Two common errors: (1) Dropping the middle /tə/ or misplacing stress on the first syllable, making it teN-TEN-tiv-ly or TEN-tent-ive-ly. (2) Slurring the final -ly to /li/ as a separate vowel issue, producing tuh-TEN-tuh-vee-lee vs tuh-TEN-tuh-vlee. Correction: maintain four distinct syllables with a clear schwa in the first and third syllables and stress on the second: təˈten.tə.vli. Practice by tapping the four-syllable rhythm to keep each syllable distinct.
US tends to flatted/stabilized /ə/ in first syllable and clear /ˈten/ with a light /vli/ at end. UK often shows stronger quality on the second syllable with a tighter /ˈten.tɪv.li/, and the first vowel may be a slightly higher schwa. Australian tends to reduce vowels similarly to US but with broader vowel qualities; some speakers merge /ən/ sequences, yet the rhythm remains four syllables. IPA highlights: US təˈten.tə.vli, UK təˈten.tɪv.li, AU təˈten.tɪv.li.

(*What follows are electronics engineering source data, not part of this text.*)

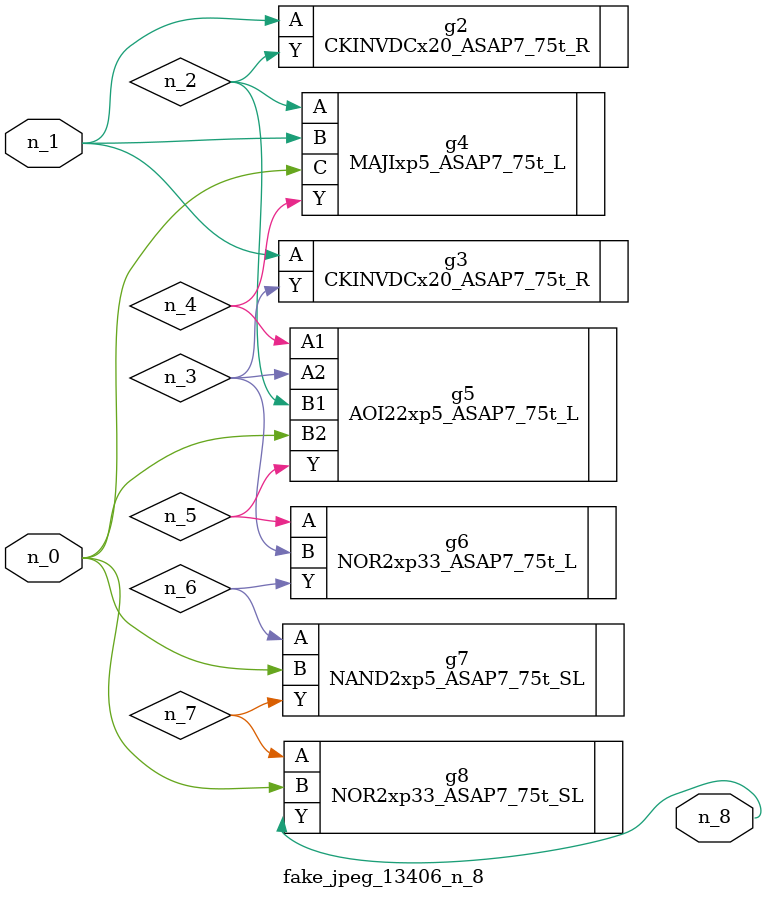
<source format=v>
module fake_jpeg_13406_n_8 (n_0, n_1, n_8);

input n_0;
input n_1;

output n_8;

wire n_2;
wire n_3;
wire n_4;
wire n_6;
wire n_5;
wire n_7;

CKINVDCx20_ASAP7_75t_R g2 ( 
.A(n_1),
.Y(n_2)
);

CKINVDCx20_ASAP7_75t_R g3 ( 
.A(n_1),
.Y(n_3)
);

MAJIxp5_ASAP7_75t_L g4 ( 
.A(n_2),
.B(n_1),
.C(n_0),
.Y(n_4)
);

AOI22xp5_ASAP7_75t_L g5 ( 
.A1(n_4),
.A2(n_3),
.B1(n_2),
.B2(n_0),
.Y(n_5)
);

NOR2xp33_ASAP7_75t_L g6 ( 
.A(n_5),
.B(n_3),
.Y(n_6)
);

NAND2xp5_ASAP7_75t_SL g7 ( 
.A(n_6),
.B(n_0),
.Y(n_7)
);

NOR2xp33_ASAP7_75t_SL g8 ( 
.A(n_7),
.B(n_0),
.Y(n_8)
);


endmodule
</source>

The difficulty lies in keeping the four distinct syllables with balanced stress: the second syllable carries primary stress, while the vowels in the third and fourth syllables must remain reduced but audible (/tə/ and /vli/). The sequence /ˌten.tə/ requires precise timing and a clear distinction between schwa and reduced /ə/ without swallowing consonants. Slurring the -tive- cluster and the final /li/ often leads to rapid, fused sound. Slow practice with IPA helps build muscle memory.

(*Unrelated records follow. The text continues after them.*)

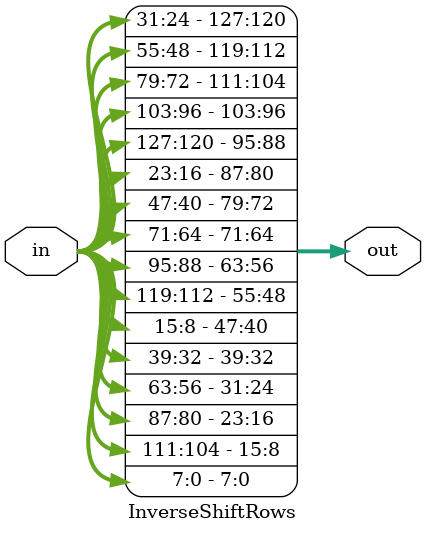
<source format=v>
module InverseShiftRows(input [127:0] in ,output[127:0] out);

assign out[7:0] = in[7:0];
assign out[39:32] = in[39:32];
assign out[71:64] = in[71:64];
assign out[103:96] = in[103:96];

assign out[15:8] = in[111:104];
assign out[47:40] = in[15:8];
assign out[79:72] = in[47:40];
assign out[111:104] = in[79:72];

assign out[23:16] = in[87:80];
assign out[55:48] = in[119:112];
assign out[87:80] = in[23:16];
assign out[119:112] = in[55:48];

assign out[31:24] = in[63:56];
assign out[63:56] = in[95:88];
assign out[95:88] = in[127:120];
assign out[127:120] = in[31:24];

endmodule
</source>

Is there a silent letter in 'Tentatively'? No letters are silent in the standard pronunciation. Every consonant contributes a sound: the t in /təˈten.tə.vli/ and the final /li/ are both pronounced. The challenge is the multi-syllabic rhythm and maintaining clear /t/ boundaries between syllables. Focus on four distinct beats and ensure the final /li/ is not merged with the preceding /v/.